▶ **EXERCISE OBJECTIVE**
Given the records below, pull every line with the word "hand" into the answer.

──────── TASK MATERIAL ────────

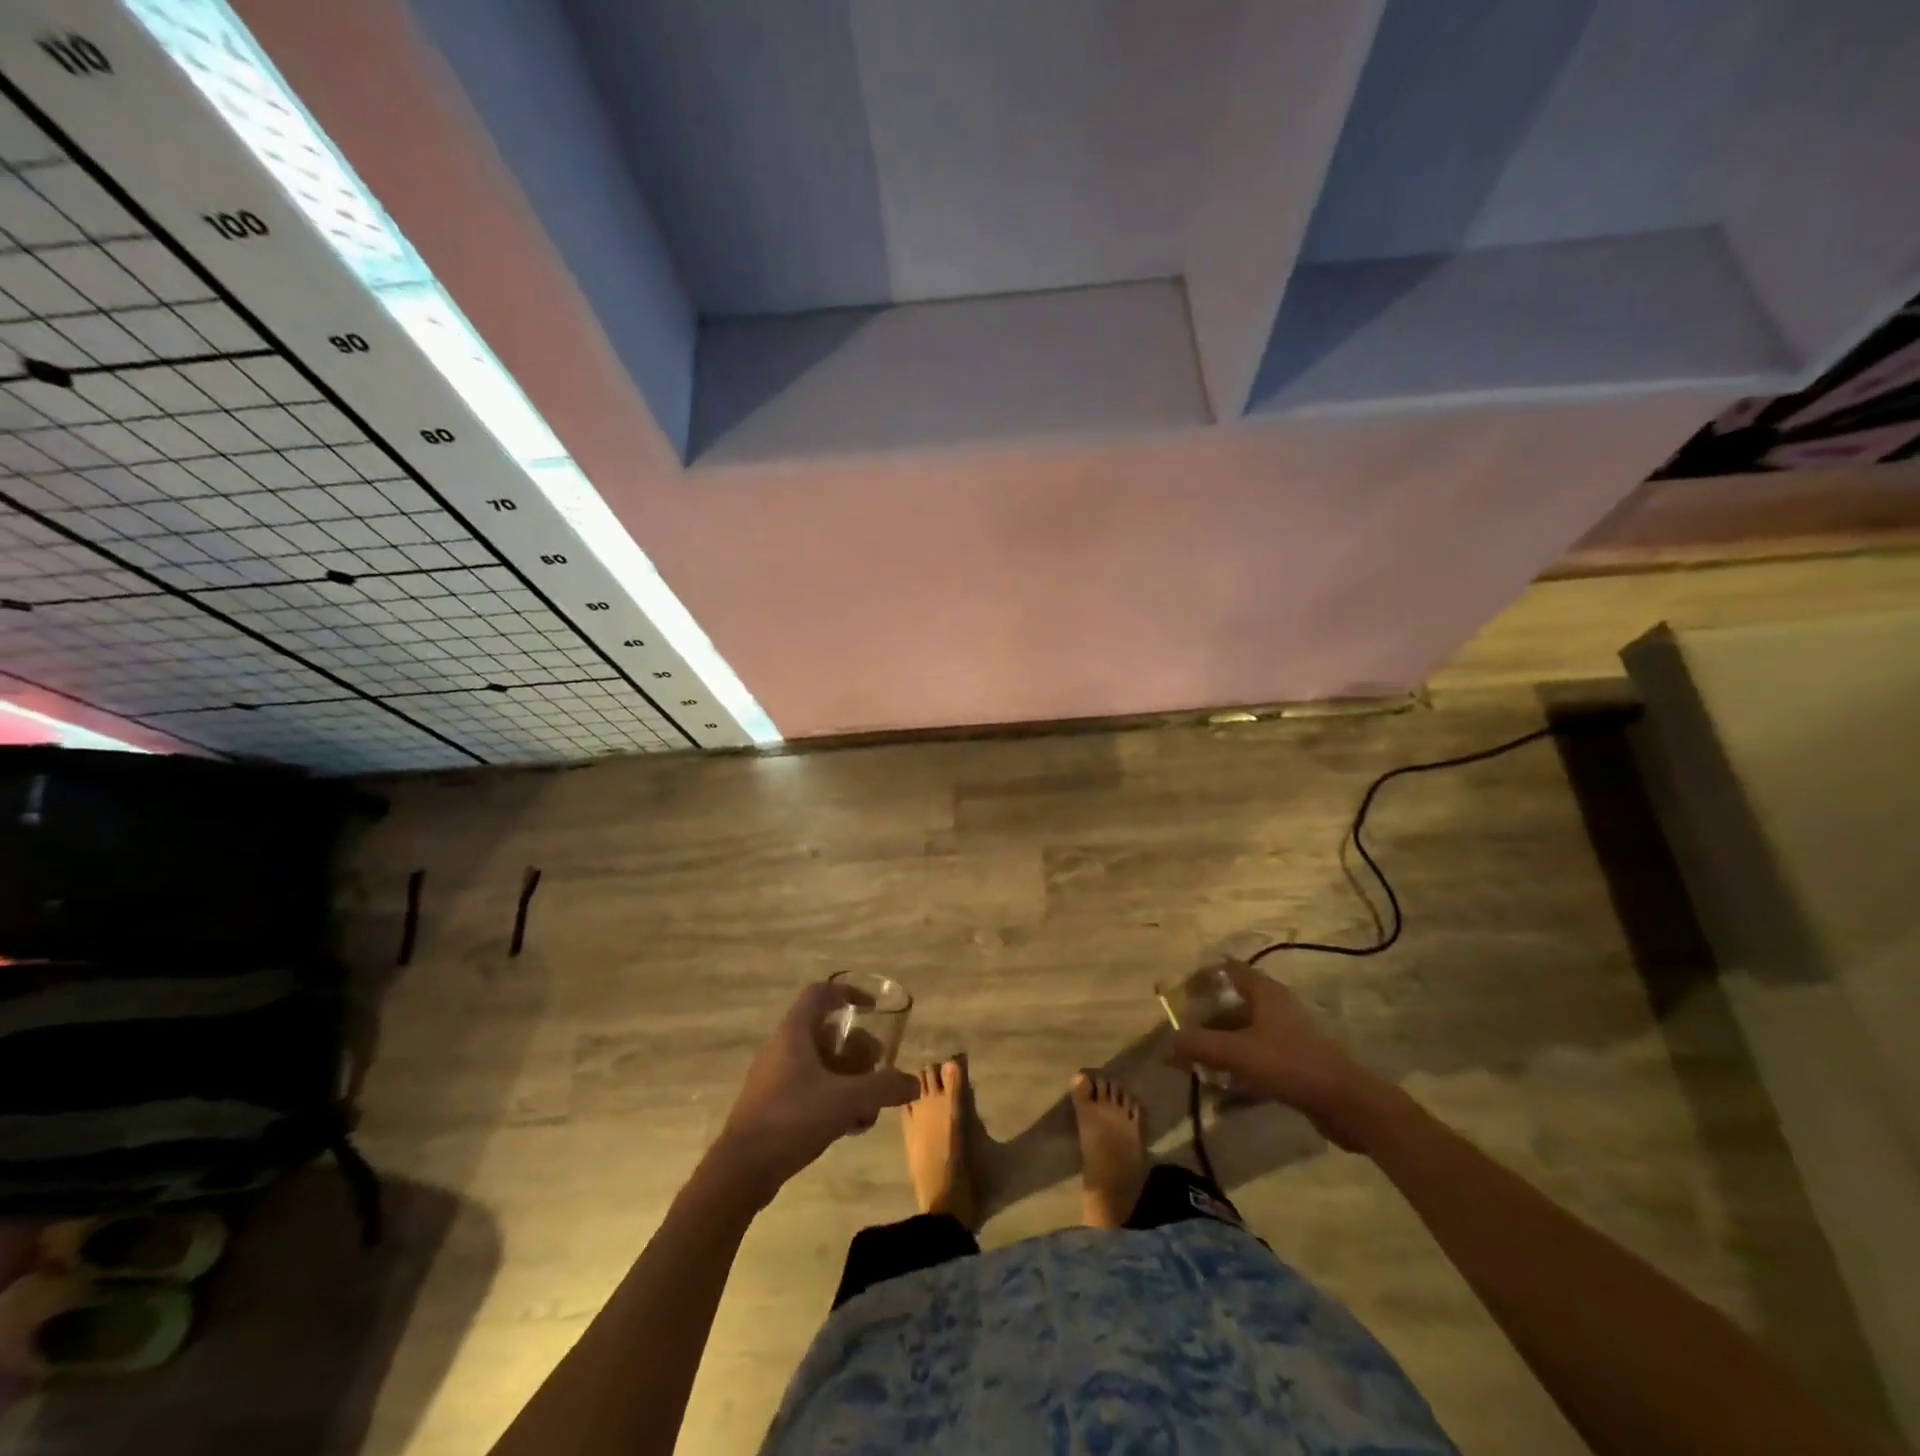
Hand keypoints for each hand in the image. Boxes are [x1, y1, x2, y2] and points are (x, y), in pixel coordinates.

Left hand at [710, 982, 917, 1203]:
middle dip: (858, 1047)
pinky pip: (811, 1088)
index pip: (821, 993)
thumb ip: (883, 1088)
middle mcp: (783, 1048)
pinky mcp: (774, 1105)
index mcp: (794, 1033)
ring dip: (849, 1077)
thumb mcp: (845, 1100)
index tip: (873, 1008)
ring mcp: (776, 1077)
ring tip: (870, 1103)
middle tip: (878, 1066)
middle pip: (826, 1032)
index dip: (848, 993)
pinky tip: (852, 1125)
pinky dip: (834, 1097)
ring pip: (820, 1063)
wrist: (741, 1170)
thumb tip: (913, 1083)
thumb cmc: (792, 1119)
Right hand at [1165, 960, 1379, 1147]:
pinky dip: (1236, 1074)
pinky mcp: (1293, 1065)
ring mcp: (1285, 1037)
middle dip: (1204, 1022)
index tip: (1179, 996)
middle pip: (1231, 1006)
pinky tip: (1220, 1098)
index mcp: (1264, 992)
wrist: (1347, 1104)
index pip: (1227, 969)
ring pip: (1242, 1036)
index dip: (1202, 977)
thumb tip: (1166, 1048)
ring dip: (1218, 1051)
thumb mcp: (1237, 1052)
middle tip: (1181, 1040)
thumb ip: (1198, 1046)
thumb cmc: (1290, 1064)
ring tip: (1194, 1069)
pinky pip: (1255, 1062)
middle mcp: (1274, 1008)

────────
──────── TASK MATERIAL ────────

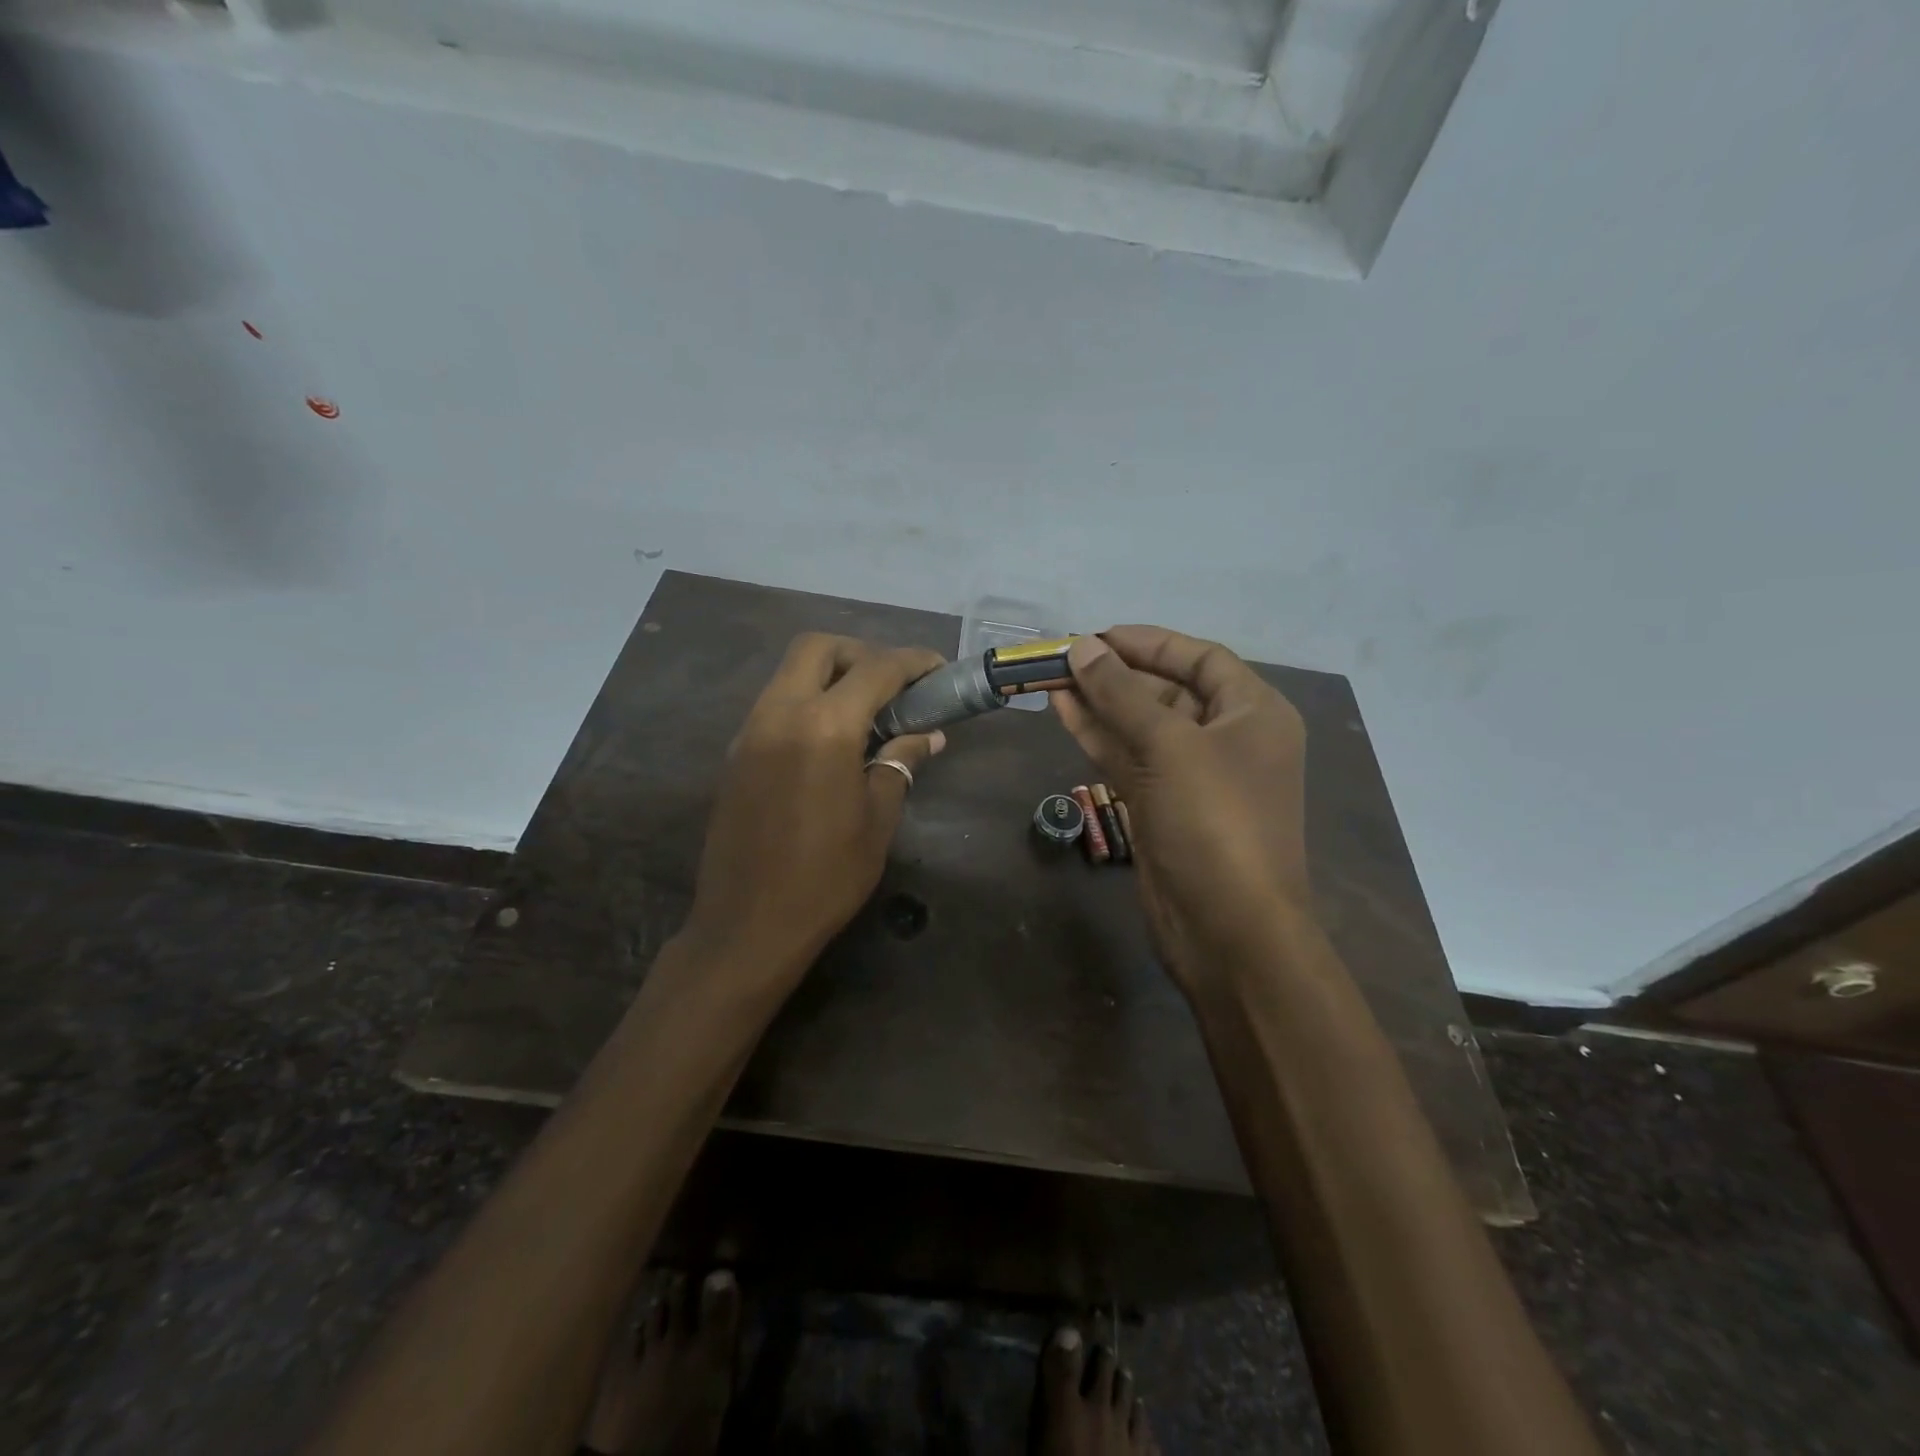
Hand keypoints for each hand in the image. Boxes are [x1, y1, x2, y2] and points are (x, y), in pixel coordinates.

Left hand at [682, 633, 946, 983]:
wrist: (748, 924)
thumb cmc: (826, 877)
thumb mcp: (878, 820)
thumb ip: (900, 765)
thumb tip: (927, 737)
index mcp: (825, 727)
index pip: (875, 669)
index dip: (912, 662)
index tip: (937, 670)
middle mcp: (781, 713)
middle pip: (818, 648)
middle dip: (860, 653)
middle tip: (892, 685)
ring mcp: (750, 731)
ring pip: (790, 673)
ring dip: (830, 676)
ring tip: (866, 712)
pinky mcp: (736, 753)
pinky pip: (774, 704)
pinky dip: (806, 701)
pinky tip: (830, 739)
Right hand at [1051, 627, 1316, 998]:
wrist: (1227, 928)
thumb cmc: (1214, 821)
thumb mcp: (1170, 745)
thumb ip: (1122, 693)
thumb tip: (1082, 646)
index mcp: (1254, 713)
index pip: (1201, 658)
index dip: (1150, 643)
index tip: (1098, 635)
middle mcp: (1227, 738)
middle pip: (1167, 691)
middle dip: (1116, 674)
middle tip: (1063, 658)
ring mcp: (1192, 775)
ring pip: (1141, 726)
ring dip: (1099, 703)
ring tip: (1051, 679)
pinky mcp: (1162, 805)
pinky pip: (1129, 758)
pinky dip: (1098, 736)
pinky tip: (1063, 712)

────────

▶ **RESULT OF THE TASK**
Hand keypoints for each hand in the image. Boxes are [x1, y1, x2, y2] and points are (x, y), in pixel coordinates.
Left hand at [710, 982, 917, 1203]:
Right hand at [1165, 960, 1379, 1147]:
Hand keypoints for each hand in the image. Boxes are [x1, y1, x2, y2] and points are (x, y), in pixel coordinates.
Left hand at [682, 633, 946, 983]:
Right hand at [1051, 627, 1316, 998]:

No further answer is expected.